The diagnosis of lymph node metastases depends mainly on locally increased 18F-FDG uptake. Thus differences between PET/CT and PET/MR imaging may not be expected in N staging. This theory is supported by the available literature [13, 37]. However, visual detectability and exact alignment of the two datasets for 18F-FDG-avid lymph nodes are important for further staging examinations (e.g. endobronchial ultrasound-guided transbronchial needle aspiration, follow-up examinations) and treatment planning. In this study, the transverse T2 BLADE sequence performed significantly better than the other MR sequences, including the T1 3D Dixon VIBE sequence. These findings are in line with the results of Jeong et al. in 12 patients, showing that the T1 3D Dixon VIBE sequence performed significantly worse in lymph node staging than contrast-enhanced PET/CT [38]. Significant differences were also observed between the transverse T2 BLADE and the coronal T2 HASTE sequences. These findings are comparable with the results of Both et al. who evaluated lung cancer patients using CT and MR imaging and showed that a transverse T2 TSE sequence was superior to a coronal HASTE sequence for lymph node staging [9].

This study had some limitations. Although all patients had a histopathological work-up, the number of analysed patients was small and the results should therefore be considered as preliminary. Since contrast-enhanced PET/CT is considered the most precise diagnostic method for thoracic imaging, a larger cohort of patients undergoing contrast-enhanced PET/CT and PET/MR imaging is needed to reliably evaluate differences between the two hybrid imaging modalities. Another limitation of this study was the lack of diagnostic VIBE sequences with high spatial resolution as part of the PET/MR protocol. As stated above, these have proven to be of enormous value in lung imaging in recent studies [8, 9, 30] and have already been used by Schwenzer et al. [12] and Fraioli et al. [39] in their studies on lung cancer imaging in PET/MR.

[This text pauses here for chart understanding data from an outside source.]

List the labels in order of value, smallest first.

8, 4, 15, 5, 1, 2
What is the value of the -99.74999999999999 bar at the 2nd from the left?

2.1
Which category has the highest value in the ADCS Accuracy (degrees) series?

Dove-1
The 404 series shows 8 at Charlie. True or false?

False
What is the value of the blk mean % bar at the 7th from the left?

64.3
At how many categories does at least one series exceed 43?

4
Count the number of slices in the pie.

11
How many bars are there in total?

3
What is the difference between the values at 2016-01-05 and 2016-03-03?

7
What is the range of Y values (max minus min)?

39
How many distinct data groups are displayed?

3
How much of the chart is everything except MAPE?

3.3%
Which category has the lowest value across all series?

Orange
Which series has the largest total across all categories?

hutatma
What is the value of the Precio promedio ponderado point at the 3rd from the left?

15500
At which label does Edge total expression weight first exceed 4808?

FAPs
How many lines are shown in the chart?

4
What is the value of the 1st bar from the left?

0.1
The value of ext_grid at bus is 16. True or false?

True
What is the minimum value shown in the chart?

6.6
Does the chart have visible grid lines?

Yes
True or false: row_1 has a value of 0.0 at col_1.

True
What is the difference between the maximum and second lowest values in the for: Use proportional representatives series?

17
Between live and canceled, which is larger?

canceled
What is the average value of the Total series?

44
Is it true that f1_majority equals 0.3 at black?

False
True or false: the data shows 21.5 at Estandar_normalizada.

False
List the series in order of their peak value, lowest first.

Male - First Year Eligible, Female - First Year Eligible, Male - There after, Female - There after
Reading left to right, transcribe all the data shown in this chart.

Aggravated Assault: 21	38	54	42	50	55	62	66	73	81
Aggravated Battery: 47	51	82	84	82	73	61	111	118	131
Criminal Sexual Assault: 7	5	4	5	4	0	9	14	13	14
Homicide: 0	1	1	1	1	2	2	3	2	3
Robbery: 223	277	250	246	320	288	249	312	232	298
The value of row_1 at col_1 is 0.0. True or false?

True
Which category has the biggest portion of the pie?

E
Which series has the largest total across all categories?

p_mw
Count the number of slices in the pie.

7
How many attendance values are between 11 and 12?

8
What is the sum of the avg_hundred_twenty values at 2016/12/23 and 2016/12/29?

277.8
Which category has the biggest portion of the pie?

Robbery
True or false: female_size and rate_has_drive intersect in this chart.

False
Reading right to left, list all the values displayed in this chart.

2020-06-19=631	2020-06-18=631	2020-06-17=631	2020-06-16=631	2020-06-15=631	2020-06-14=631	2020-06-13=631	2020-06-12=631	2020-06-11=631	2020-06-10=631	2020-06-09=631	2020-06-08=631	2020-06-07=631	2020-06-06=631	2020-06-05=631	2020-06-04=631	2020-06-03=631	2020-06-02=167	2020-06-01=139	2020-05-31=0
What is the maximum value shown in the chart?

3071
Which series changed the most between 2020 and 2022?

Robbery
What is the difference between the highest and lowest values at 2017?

In conclusion, this study showed that the most accurate local tumour staging was achieved with a transverse T2 BLADE sequence, a transverse contrast-enhanced T1 FLASH sequence, a coronal T2 HASTE sequence and a coronal TrueFISP sequence. As the transverse T2 BLADE sequence had the lowest limits of agreement in relation to tumour size, and the highest visual detectability and the best alignment between the PET findings and the morphological correlate for primary tumours and lymph node metastases, it should be considered as a component of every PET/MR protocol for lung cancer evaluation. Although considered as sufficient by some authors, T1 3D Dixon VIBE in the context of this study showed the lowest accuracy in T staging and the widest limits of agreement in relation to tumour size in the transverse and coronal orientations. As visual detectability and alignment between the PET findings and the morphological correlate were low for primary tumours and lymph node metastases with the T1 3D Dixon VIBE sequence, T and N staging in NSCLC patients based on this sequence alone cannot be recommended according to the results of this study.